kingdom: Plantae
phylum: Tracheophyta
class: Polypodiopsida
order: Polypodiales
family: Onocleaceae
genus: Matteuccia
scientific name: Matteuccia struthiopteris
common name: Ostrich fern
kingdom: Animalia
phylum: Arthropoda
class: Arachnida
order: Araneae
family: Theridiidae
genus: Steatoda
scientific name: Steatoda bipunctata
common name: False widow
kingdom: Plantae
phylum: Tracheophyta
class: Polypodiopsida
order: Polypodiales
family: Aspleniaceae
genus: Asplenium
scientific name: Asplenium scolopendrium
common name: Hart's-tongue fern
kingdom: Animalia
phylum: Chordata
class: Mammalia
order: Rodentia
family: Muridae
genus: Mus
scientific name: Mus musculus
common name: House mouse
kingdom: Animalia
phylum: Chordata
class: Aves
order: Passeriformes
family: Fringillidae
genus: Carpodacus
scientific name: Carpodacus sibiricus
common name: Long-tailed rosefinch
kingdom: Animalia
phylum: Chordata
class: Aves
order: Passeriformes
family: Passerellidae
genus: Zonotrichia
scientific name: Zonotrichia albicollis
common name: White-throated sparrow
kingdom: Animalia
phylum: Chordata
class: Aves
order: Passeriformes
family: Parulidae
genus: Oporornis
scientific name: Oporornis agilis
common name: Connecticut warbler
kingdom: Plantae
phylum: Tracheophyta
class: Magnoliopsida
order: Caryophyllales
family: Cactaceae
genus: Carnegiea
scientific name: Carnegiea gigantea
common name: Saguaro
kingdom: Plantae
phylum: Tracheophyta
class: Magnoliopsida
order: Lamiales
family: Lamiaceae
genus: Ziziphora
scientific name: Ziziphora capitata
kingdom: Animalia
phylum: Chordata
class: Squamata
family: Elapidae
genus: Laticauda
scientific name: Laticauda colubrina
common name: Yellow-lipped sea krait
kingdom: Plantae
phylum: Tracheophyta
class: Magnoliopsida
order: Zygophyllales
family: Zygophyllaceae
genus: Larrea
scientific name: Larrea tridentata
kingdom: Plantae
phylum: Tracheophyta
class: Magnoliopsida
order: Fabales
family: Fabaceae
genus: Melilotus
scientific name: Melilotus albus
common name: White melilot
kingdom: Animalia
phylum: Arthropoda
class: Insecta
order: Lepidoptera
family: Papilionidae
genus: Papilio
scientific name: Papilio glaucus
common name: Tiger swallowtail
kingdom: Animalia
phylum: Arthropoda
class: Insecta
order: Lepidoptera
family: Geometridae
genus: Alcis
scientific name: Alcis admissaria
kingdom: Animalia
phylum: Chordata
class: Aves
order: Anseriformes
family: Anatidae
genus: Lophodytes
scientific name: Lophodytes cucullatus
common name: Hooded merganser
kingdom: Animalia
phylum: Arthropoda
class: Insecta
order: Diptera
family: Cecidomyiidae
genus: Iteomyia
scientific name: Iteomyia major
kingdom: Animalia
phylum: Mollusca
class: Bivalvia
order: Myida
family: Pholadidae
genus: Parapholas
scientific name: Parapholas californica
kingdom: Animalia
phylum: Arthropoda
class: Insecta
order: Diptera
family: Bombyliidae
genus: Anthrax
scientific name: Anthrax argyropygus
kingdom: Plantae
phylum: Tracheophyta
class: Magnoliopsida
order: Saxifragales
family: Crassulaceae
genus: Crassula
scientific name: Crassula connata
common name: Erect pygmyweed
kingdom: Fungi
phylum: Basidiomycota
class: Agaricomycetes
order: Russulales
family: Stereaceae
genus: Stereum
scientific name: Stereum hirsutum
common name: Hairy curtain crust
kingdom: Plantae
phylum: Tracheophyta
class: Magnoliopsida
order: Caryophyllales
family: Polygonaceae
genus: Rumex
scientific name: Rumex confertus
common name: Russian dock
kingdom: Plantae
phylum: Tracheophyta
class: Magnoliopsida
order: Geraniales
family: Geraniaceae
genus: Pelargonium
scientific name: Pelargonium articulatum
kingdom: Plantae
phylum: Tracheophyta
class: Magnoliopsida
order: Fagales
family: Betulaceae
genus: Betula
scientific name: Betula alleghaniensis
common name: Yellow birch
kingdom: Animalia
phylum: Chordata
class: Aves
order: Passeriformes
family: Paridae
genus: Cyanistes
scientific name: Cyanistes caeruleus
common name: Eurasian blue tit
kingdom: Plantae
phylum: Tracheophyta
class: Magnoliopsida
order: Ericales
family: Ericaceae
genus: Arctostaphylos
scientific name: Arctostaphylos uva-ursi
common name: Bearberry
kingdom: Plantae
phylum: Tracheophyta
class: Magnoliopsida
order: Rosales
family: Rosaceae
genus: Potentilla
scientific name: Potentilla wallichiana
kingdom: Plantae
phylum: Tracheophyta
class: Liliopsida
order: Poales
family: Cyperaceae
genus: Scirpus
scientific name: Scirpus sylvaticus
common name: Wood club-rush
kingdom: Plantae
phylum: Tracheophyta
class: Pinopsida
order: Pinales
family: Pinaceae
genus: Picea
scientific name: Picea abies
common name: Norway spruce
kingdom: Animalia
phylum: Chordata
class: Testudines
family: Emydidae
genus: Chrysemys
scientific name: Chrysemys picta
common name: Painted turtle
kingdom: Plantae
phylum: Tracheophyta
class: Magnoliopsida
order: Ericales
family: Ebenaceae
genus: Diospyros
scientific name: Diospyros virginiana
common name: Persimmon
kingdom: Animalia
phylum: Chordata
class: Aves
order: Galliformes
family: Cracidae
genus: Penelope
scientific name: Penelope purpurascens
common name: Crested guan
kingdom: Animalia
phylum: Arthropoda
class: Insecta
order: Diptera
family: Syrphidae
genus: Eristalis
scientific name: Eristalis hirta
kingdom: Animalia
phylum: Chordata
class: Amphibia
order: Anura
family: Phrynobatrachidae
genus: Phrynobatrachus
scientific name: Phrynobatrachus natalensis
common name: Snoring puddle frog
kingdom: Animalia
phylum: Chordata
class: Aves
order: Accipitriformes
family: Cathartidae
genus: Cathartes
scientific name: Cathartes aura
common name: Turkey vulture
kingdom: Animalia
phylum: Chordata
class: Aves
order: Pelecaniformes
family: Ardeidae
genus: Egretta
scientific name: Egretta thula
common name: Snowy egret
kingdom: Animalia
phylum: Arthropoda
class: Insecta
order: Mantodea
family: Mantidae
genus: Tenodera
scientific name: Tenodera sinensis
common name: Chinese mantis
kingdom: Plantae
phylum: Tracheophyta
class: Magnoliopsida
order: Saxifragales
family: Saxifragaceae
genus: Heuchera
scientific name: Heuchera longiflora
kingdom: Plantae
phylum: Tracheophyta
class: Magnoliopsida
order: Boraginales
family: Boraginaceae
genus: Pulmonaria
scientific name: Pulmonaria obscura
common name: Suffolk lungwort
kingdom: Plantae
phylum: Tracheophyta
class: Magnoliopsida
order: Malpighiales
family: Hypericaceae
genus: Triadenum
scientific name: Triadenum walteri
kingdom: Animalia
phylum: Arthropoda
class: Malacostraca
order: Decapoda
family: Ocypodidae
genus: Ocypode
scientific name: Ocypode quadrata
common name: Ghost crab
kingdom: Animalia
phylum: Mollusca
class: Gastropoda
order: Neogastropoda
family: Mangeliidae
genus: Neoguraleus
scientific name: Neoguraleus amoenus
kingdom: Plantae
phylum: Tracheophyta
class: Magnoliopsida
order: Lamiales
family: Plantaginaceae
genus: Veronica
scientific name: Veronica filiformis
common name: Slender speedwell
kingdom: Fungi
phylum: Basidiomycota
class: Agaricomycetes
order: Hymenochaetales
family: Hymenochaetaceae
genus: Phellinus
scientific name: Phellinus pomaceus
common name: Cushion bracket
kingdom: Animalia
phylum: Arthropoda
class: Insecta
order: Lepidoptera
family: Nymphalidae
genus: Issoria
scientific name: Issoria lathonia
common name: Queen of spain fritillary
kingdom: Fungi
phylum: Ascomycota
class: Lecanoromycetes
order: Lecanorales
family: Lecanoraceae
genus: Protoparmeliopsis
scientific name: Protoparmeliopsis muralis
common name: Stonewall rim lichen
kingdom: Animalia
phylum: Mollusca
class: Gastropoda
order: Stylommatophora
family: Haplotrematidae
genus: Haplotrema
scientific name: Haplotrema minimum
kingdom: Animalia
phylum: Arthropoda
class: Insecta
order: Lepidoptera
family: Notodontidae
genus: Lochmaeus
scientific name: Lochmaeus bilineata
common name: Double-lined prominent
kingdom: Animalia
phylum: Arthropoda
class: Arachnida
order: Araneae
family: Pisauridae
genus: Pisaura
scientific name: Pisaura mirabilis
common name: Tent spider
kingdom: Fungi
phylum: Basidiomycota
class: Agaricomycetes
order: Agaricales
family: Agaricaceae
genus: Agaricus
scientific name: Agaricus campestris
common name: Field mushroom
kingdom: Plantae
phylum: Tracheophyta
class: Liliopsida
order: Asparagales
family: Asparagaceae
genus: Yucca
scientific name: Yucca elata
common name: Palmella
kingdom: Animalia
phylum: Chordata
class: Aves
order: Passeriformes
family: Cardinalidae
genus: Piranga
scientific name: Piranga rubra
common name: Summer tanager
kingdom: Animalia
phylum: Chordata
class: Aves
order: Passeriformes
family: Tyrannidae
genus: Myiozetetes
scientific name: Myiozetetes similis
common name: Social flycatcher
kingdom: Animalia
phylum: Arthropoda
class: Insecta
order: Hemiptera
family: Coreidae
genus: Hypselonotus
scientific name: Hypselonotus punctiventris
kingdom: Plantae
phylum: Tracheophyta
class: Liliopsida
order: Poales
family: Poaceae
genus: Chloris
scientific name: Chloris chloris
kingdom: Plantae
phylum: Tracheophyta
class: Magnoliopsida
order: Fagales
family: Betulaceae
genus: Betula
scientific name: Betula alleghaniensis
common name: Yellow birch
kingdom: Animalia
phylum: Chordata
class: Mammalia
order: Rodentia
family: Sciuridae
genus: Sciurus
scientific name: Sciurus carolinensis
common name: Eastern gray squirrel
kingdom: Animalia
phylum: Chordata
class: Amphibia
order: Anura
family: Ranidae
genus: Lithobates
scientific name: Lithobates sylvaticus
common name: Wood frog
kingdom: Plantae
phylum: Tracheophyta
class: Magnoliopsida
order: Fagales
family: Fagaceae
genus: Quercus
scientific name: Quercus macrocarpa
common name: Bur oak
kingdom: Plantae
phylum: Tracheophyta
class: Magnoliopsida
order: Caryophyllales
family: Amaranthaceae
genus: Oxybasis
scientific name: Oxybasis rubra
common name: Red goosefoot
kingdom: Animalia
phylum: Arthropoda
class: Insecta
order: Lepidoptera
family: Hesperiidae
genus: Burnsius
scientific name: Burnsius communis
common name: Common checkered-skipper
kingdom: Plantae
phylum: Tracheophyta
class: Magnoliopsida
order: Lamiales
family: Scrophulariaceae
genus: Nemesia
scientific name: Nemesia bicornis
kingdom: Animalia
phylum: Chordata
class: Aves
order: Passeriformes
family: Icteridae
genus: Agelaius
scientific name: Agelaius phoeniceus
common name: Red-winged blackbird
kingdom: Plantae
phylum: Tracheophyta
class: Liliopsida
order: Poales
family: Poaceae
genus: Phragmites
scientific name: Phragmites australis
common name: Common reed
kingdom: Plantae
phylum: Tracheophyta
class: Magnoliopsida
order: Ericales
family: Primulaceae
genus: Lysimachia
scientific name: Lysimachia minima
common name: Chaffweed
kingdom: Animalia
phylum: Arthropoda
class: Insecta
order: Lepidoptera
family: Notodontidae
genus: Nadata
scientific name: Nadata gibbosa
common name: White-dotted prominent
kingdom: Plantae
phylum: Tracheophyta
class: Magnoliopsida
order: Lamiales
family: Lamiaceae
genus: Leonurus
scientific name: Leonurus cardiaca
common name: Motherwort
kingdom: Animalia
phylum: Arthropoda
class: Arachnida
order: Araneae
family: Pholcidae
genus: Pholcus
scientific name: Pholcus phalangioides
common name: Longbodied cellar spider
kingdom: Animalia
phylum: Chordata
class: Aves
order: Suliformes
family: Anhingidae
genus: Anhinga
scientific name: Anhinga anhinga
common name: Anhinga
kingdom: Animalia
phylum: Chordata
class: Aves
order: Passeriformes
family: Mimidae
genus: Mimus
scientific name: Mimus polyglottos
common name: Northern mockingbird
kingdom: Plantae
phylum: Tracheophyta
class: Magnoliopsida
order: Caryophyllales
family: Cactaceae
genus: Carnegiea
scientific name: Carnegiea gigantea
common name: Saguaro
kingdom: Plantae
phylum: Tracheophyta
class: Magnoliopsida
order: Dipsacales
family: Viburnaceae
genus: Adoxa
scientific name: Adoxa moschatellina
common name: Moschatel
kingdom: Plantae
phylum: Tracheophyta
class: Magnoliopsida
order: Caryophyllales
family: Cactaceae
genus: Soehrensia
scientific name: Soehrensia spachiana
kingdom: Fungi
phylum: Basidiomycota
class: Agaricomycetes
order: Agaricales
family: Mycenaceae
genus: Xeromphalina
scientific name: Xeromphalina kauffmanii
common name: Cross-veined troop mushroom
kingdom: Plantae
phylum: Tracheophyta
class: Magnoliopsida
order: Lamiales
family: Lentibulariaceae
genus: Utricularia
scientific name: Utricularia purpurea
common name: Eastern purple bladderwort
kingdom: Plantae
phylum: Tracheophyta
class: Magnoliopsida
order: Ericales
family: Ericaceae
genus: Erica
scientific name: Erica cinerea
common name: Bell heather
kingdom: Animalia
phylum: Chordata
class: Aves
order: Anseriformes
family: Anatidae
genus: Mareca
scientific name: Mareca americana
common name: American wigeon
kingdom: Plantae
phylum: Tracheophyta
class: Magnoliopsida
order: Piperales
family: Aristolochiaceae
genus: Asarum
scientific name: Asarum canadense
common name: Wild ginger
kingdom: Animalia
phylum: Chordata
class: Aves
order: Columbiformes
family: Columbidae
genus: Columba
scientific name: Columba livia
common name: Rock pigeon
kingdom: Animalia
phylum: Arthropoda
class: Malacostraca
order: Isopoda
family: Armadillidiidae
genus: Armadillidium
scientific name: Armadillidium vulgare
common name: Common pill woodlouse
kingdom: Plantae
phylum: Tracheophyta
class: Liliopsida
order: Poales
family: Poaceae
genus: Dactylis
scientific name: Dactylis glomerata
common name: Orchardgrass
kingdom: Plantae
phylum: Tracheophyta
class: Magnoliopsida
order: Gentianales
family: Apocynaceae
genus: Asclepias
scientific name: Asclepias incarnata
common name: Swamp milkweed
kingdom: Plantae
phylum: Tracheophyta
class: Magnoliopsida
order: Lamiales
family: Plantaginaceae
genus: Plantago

» Exercise prompt
Swap "common name" for "vernacular name" in the records from the line with "family: Lentibulariaceae" to the line with "genus: Asclepias", and give those lines again with nothing else altered.

» Written response
family: Lentibulariaceae
genus: Utricularia
scientific name: Utricularia purpurea
vernacular name: Eastern purple bladderwort
kingdom: Plantae
phylum: Tracheophyta
class: Magnoliopsida
order: Ericales
family: Ericaceae
genus: Erica
scientific name: Erica cinerea
vernacular name: Bell heather
kingdom: Animalia
phylum: Chordata
class: Aves
order: Anseriformes
family: Anatidae
genus: Mareca
scientific name: Mareca americana
vernacular name: American wigeon
kingdom: Plantae
phylum: Tracheophyta
class: Magnoliopsida
order: Piperales
family: Aristolochiaceae
genus: Asarum
scientific name: Asarum canadense
vernacular name: Wild ginger
kingdom: Animalia
phylum: Chordata
class: Aves
order: Columbiformes
family: Columbidae
genus: Columba
scientific name: Columba livia
vernacular name: Rock pigeon
kingdom: Animalia
phylum: Arthropoda
class: Malacostraca
order: Isopoda
family: Armadillidiidae
genus: Armadillidium
scientific name: Armadillidium vulgare
vernacular name: Common pill woodlouse
kingdom: Plantae
phylum: Tracheophyta
class: Liliopsida
order: Poales
family: Poaceae
genus: Dactylis
scientific name: Dactylis glomerata
vernacular name: Orchardgrass
kingdom: Plantae
phylum: Tracheophyta
class: Magnoliopsida
order: Gentianales
family: Apocynaceae
genus: Asclepias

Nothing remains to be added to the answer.